▸ The problem:
Retype the entries in full, exactly.

▸ Provided information:
+-------+
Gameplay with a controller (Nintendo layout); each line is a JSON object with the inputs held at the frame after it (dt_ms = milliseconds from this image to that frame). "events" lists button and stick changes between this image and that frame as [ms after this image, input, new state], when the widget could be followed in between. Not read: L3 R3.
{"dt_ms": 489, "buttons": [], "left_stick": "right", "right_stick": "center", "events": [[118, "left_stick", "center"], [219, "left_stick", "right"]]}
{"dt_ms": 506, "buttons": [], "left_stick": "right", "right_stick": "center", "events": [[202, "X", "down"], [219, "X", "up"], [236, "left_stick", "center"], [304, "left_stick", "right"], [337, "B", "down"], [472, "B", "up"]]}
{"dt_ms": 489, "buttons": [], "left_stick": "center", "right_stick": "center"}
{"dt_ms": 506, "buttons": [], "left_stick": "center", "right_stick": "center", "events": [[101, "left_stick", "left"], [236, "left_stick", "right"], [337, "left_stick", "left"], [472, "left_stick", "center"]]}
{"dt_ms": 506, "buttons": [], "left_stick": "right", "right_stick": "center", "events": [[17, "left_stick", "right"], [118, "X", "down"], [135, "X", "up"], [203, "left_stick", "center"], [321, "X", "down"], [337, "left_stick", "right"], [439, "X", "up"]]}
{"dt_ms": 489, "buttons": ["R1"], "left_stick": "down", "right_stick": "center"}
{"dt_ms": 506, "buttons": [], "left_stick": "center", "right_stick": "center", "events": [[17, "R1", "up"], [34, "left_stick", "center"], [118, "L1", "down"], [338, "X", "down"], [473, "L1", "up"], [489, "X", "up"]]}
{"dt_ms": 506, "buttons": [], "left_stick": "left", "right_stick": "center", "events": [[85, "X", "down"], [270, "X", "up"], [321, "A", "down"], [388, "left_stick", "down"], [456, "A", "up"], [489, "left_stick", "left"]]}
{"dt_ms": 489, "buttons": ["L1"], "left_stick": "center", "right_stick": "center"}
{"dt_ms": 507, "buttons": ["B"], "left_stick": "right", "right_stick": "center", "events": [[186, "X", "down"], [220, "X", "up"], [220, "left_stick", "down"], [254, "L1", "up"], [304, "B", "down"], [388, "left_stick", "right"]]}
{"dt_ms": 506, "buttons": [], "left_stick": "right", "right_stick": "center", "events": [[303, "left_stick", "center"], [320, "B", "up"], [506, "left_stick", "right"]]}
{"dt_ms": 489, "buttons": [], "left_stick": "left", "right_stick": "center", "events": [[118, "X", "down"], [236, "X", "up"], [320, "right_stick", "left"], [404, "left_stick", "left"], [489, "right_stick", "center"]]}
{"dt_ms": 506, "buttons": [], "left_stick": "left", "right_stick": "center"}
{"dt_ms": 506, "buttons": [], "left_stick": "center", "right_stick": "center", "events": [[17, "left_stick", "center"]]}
+-------+
▸ Response box:
Gameplay with a controller (Nintendo layout); each line is a JSON object with the inputs held at the frame after it (dt_ms = milliseconds from this image to that frame). "events" lists button and stick changes between this image and that frame as [ms after this image, input, new state], when the widget could be followed in between. Not read: L3 R3.
{"dt_ms": 489, "buttons": [], "left_stick": "right", "right_stick": "center", "events": [[118, "left_stick", "center"], [219, "left_stick", "right"]]}
{"dt_ms": 506, "buttons": [], "left_stick": "right", "right_stick": "center", "events": [[202, "X", "down"], [219, "X", "up"], [236, "left_stick", "center"], [304, "left_stick", "right"], [337, "B", "down"], [472, "B", "up"]]}
{"dt_ms": 489, "buttons": [], "left_stick": "center", "right_stick": "center"}
{"dt_ms": 506, "buttons": [], "left_stick": "center", "right_stick": "center", "events": [[101, "left_stick", "left"], [236, "left_stick", "right"], [337, "left_stick", "left"], [472, "left_stick", "center"]]}
{"dt_ms": 506, "buttons": [], "left_stick": "right", "right_stick": "center", "events": [[17, "left_stick", "right"], [118, "X", "down"], [135, "X", "up"], [203, "left_stick", "center"], [321, "X", "down"], [337, "left_stick", "right"], [439, "X", "up"]]}
{"dt_ms": 489, "buttons": ["R1"], "left_stick": "down", "right_stick": "center"}
{"dt_ms": 506, "buttons": [], "left_stick": "center", "right_stick": "center", "events": [[17, "R1", "up"], [34, "left_stick", "center"], [118, "L1", "down"], [338, "X", "down"], [473, "L1", "up"], [489, "X", "up"]]}
{"dt_ms": 506, "buttons": [], "left_stick": "left", "right_stick": "center", "events": [[85, "X", "down"], [270, "X", "up"], [321, "A", "down"], [388, "left_stick", "down"], [456, "A", "up"], [489, "left_stick", "left"]]}
{"dt_ms": 489, "buttons": ["L1"], "left_stick": "center", "right_stick": "center"}
{"dt_ms": 507, "buttons": ["B"], "left_stick": "right", "right_stick": "center", "events": [[186, "X", "down"], [220, "X", "up"], [220, "left_stick", "down"], [254, "L1", "up"], [304, "B", "down"], [388, "left_stick", "right"]]}
{"dt_ms": 506, "buttons": [], "left_stick": "right", "right_stick": "center", "events": [[303, "left_stick", "center"], [320, "B", "up"], [506, "left_stick", "right"]]}
{"dt_ms": 489, "buttons": [], "left_stick": "left", "right_stick": "center", "events": [[118, "X", "down"], [236, "X", "up"], [320, "right_stick", "left"], [404, "left_stick", "left"], [489, "right_stick", "center"]]}
{"dt_ms": 506, "buttons": [], "left_stick": "left", "right_stick": "center"}
{"dt_ms": 506, "buttons": [], "left_stick": "center", "right_stick": "center", "events": [[17, "left_stick", "center"]]}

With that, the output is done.